Nun, Mr. Lockwood, ich habe gestritten und gebeten, ich habe mich fünfzigmal geweigert, bis ich am Ende doch zusagte, Catherine einen Brief von ihm zu überbringen. Würde sie zustimmen, so wollte ich ihn benachrichtigen, wann Linton das nächste Mal abwesend sein werde. Ich würde nicht da sein, und die Angestellten sollten ihm nicht über den Weg laufen. War es recht oder unrecht? Ich fürchte, es war unrecht, obwohl es letzten Endes zweckmäßig erschien. Denn ich wollte durch mein Entgegenkommen einen neuen Ausbruch verhindern und glaubte auch an die Möglichkeit, daß in Catherines Seelenverfassung eine günstige Wendung eintreten könnte.

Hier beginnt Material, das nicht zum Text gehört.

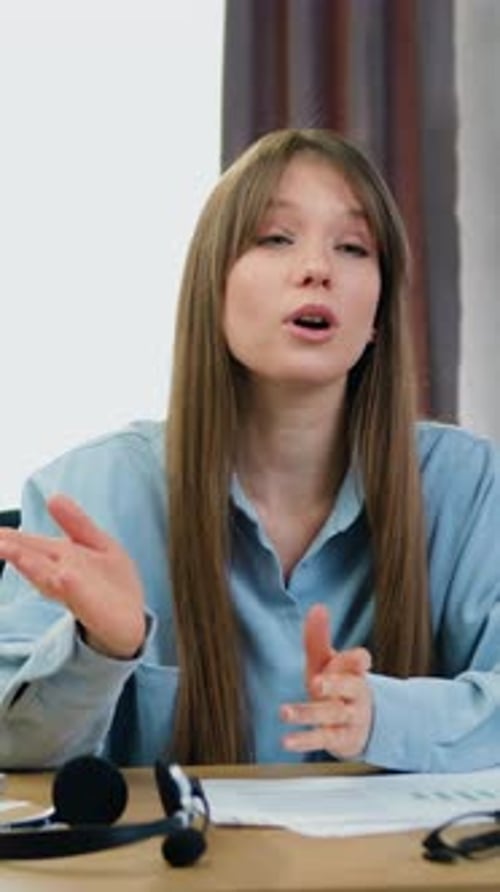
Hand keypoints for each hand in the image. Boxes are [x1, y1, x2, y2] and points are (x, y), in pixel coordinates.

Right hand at [0, 494, 145, 658]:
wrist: (132, 619)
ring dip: (30, 565)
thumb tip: (53, 496)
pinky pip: (80, 596)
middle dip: (11, 550)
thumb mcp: (98, 544)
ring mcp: (75, 592)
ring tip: (9, 550)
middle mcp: (61, 574)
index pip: (28, 544)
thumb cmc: (111, 582)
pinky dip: (70, 586)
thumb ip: (76, 523)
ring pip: (48, 577)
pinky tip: (63, 576)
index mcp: (60, 557)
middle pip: (31, 560)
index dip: (8, 538)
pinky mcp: (93, 608)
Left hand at [280, 603, 372, 758]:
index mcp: (354, 672)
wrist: (359, 726)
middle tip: (316, 683)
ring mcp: (349, 718)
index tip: (359, 658)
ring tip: (284, 712)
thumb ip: (319, 637)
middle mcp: (355, 695)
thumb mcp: (328, 662)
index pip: (360, 662)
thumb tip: (318, 607)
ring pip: (331, 715)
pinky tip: (286, 741)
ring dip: (307, 713)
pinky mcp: (340, 739)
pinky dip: (304, 741)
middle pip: (349, 688)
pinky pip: (322, 739)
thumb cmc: (338, 687)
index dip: (358, 660)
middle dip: (334, 685)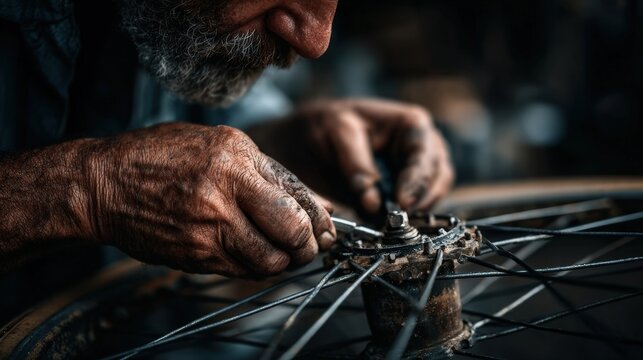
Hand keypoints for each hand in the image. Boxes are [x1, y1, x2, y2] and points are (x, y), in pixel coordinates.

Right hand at [81, 123, 334, 276]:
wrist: (104, 184)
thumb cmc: (163, 156)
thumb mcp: (221, 145)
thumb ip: (271, 175)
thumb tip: (320, 204)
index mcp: (236, 158)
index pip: (298, 198)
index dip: (320, 220)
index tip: (325, 229)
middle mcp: (224, 193)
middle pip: (292, 234)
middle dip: (308, 245)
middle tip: (307, 245)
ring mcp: (207, 227)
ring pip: (270, 261)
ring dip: (283, 261)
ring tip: (279, 250)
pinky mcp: (194, 255)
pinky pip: (241, 270)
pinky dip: (255, 267)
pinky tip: (250, 252)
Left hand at [254, 99, 453, 212]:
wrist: (309, 140)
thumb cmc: (325, 125)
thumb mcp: (337, 134)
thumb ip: (356, 166)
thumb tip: (373, 203)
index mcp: (410, 124)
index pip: (425, 154)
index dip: (417, 179)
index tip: (402, 202)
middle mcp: (422, 146)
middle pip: (438, 176)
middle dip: (420, 198)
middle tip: (396, 219)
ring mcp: (417, 170)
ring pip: (433, 195)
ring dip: (415, 210)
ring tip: (389, 222)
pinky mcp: (405, 191)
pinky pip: (415, 207)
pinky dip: (405, 217)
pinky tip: (385, 222)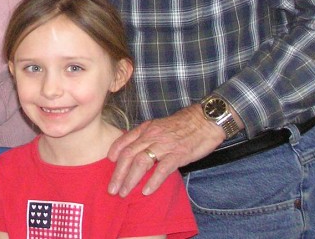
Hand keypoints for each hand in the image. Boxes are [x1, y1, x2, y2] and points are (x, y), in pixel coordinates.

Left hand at [107, 104, 224, 196]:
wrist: (205, 120)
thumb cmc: (184, 125)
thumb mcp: (160, 126)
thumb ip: (147, 136)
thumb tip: (137, 149)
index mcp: (146, 129)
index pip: (125, 140)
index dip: (114, 151)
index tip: (109, 162)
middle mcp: (152, 136)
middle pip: (128, 155)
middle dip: (118, 174)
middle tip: (112, 189)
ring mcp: (164, 145)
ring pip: (141, 162)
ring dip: (130, 179)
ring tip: (124, 193)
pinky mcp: (178, 154)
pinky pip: (162, 169)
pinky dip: (153, 181)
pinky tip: (146, 191)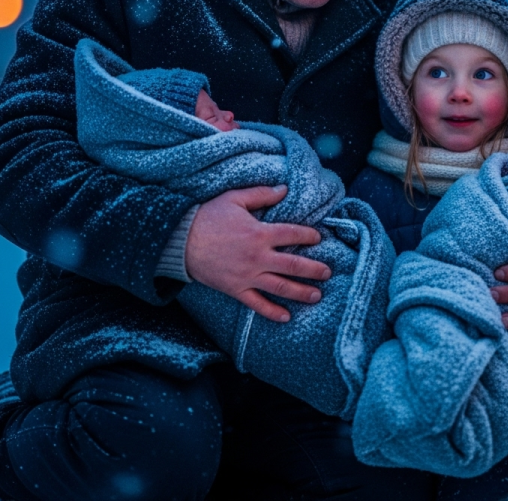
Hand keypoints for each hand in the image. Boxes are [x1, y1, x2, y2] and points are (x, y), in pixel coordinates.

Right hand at [185, 185, 327, 322]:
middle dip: (314, 269)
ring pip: (280, 287)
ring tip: (317, 295)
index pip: (293, 234)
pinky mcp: (235, 289)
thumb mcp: (235, 199)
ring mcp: (247, 276)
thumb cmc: (207, 216)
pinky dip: (272, 312)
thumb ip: (262, 194)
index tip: (318, 237)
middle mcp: (258, 257)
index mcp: (260, 233)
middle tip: (328, 272)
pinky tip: (286, 317)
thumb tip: (285, 189)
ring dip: (301, 292)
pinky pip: (257, 304)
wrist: (179, 240)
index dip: (309, 235)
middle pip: (293, 265)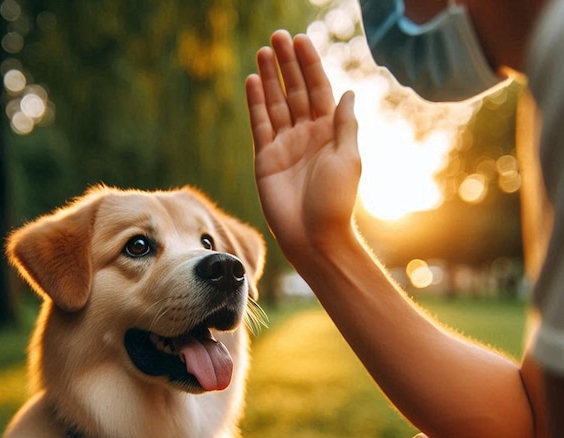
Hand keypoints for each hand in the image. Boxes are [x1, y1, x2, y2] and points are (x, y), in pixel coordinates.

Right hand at [245, 30, 360, 264]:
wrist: (313, 235)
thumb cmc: (335, 200)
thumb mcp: (348, 158)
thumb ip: (345, 124)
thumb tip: (348, 92)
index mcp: (329, 132)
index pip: (318, 90)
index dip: (310, 66)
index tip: (301, 41)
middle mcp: (306, 135)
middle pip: (295, 92)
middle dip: (287, 65)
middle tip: (278, 37)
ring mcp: (284, 146)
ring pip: (275, 104)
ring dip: (270, 78)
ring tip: (263, 52)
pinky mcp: (266, 158)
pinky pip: (259, 125)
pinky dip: (256, 104)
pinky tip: (253, 82)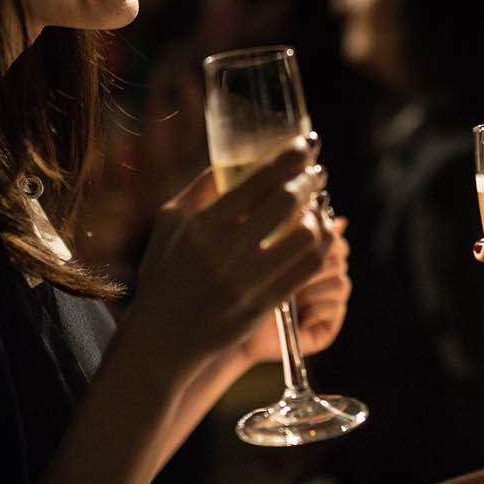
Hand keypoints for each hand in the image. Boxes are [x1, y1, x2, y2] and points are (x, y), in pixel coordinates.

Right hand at [124, 138, 334, 387]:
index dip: (290, 157)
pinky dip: (321, 246)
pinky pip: (306, 269)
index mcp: (204, 223)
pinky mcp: (264, 304)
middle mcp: (228, 249)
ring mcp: (248, 279)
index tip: (308, 144)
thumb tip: (231, 157)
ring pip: (304, 237)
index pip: (258, 179)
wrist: (162, 339)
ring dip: (319, 215)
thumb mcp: (169, 223)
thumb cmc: (165, 273)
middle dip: (309, 181)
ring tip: (320, 206)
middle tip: (319, 173)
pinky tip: (321, 234)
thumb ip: (200, 187)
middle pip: (286, 202)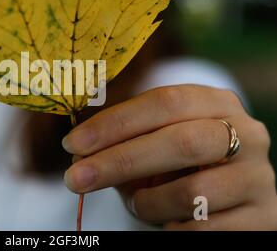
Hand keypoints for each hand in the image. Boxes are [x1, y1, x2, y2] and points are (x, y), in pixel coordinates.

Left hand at [62, 84, 276, 229]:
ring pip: (191, 193)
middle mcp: (246, 133)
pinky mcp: (264, 218)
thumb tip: (77, 153)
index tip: (73, 143)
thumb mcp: (153, 145)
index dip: (115, 122)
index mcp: (215, 102)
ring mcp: (259, 177)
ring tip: (140, 203)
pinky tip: (167, 222)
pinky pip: (203, 230)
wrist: (231, 197)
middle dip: (119, 161)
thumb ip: (121, 142)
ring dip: (148, 202)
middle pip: (180, 142)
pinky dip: (171, 228)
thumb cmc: (180, 166)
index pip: (164, 101)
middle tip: (76, 179)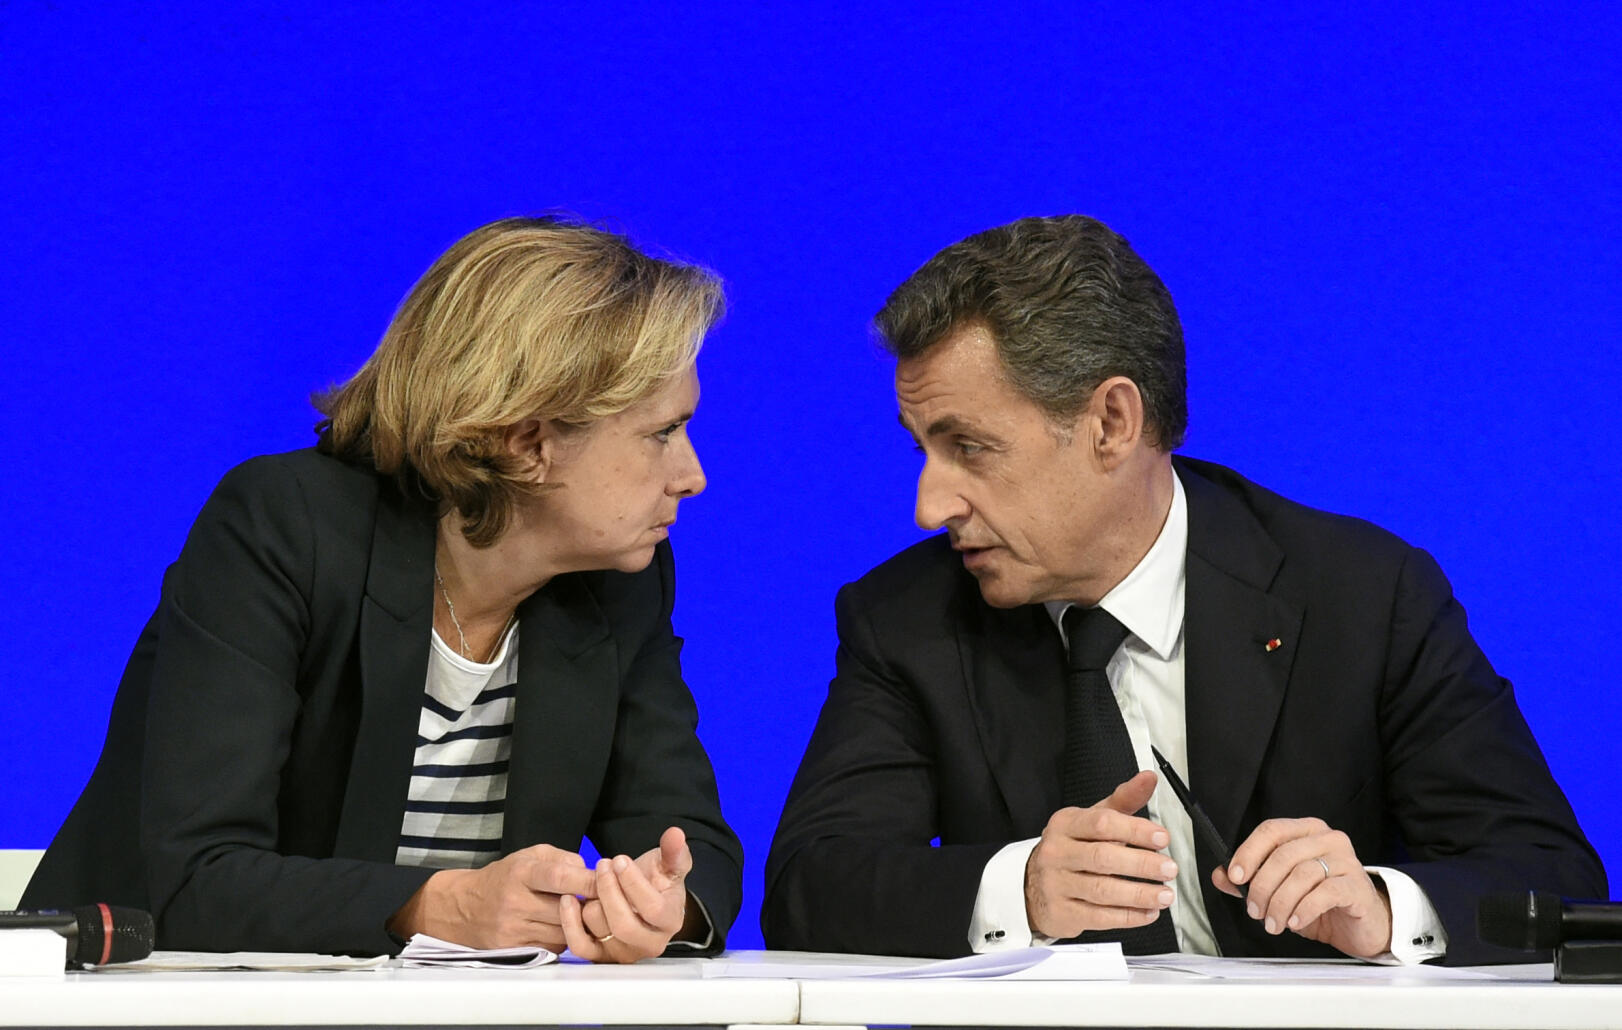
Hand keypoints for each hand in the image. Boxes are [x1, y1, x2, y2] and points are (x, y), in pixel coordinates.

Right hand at [387, 844, 596, 951]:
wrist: (464, 907)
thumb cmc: (505, 877)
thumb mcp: (529, 855)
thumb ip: (562, 859)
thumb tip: (591, 871)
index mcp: (521, 873)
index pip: (559, 877)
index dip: (588, 880)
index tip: (609, 880)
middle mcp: (515, 902)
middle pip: (566, 910)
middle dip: (588, 906)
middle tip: (602, 900)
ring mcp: (513, 929)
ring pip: (562, 932)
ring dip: (576, 924)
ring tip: (580, 913)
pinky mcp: (513, 949)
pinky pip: (552, 948)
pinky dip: (561, 938)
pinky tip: (558, 927)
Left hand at [559, 826, 692, 962]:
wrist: (642, 903)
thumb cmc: (655, 884)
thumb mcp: (668, 865)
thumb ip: (673, 851)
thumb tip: (675, 834)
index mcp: (670, 922)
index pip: (653, 909)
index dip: (633, 883)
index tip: (620, 860)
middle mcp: (649, 944)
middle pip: (623, 924)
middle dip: (608, 889)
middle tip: (603, 865)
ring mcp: (624, 953)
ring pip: (599, 929)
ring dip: (591, 900)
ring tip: (593, 879)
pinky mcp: (600, 957)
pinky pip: (579, 946)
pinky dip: (570, 922)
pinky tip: (570, 900)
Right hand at [1024, 770, 1177, 939]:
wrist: (1032, 885)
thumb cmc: (1072, 848)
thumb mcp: (1092, 820)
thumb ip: (1123, 800)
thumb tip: (1148, 778)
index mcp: (1066, 824)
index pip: (1102, 823)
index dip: (1135, 830)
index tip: (1162, 838)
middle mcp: (1057, 852)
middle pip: (1102, 857)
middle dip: (1141, 864)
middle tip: (1168, 868)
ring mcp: (1056, 884)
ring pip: (1102, 891)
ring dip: (1139, 894)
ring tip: (1165, 894)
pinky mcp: (1062, 913)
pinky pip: (1099, 917)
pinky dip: (1128, 917)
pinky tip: (1148, 912)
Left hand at [1214, 817, 1391, 957]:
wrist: (1361, 925)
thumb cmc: (1322, 902)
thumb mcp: (1281, 890)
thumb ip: (1250, 880)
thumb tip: (1220, 875)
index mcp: (1306, 831)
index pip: (1271, 830)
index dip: (1248, 852)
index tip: (1234, 876)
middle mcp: (1327, 839)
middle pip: (1283, 855)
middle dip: (1261, 887)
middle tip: (1254, 911)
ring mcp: (1346, 861)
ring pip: (1302, 875)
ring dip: (1280, 902)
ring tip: (1274, 922)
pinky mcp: (1357, 885)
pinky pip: (1325, 893)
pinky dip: (1304, 908)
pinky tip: (1295, 921)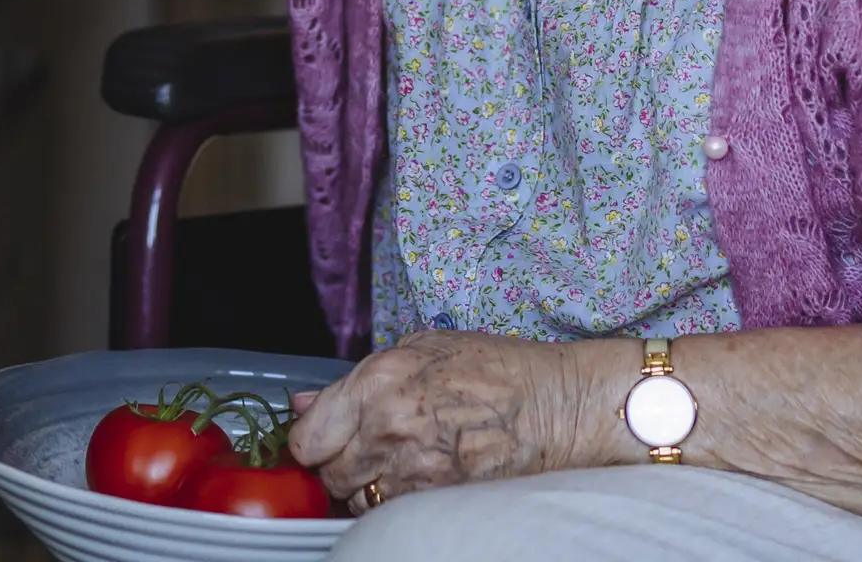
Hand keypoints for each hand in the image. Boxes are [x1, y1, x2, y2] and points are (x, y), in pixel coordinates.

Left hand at [287, 332, 594, 509]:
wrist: (556, 404)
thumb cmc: (495, 370)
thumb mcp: (422, 350)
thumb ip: (357, 379)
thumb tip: (306, 403)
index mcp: (379, 382)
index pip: (309, 436)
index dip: (312, 440)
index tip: (321, 439)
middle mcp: (389, 427)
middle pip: (329, 473)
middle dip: (338, 464)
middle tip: (362, 450)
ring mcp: (415, 469)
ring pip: (359, 499)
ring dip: (366, 487)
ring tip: (396, 464)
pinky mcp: (438, 499)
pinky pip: (393, 511)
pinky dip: (396, 502)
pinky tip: (418, 480)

Zugleich erinnerte ich mich daran, daß Linton selbst nicht zuviel Wahrheiten hinterbracht haben wollte, und ich beruhigte mich mit der Versicherung, dieser Vertrauensbruch (wenn dies alles einen so harten Namen verdiente) sollte wirklich der letzte sein. Jedenfalls war mein Rückweg trüber als mein Hinweg, und ich hatte noch manche Gedankenwiderstände zu überwinden, bis ich den Brief in Catherines Hand zu geben vermochte.

 

Aber da kommt Doktor Kenneth. Ich gehe hinunter und berichte ihm, wieviel besser Sie sich befinden, Mr. Lockwood. Meine Geschichte spinnt sich lang hin, wie wir zu sagen pflegen, sie beschäftigt uns noch manchen Morgen!«

– Ja, dachte ich, als Ellen Dean zum Arzt hinunter ging, lang und dunkel gesponnen ist diese Geschichte, nicht gerade so, wie ich sie mir zur Erheiterung gewünscht hätte. Das macht nichts, ich werde aus den bitteren Kräutern meiner guten Haushälterin Heilkraft ziehen! Ich brauche auch ein Gegengift gegen den Einfluß, der mir aus den zauberhaft glänzenden Augen der jungen Catherine Heathcliff dort drüben droht. Eine sonderbare Lage würde entstehen, wenn ich mich in die Frau verliebte – und die Tochter sich als neue Auflage der Mutter erwiese!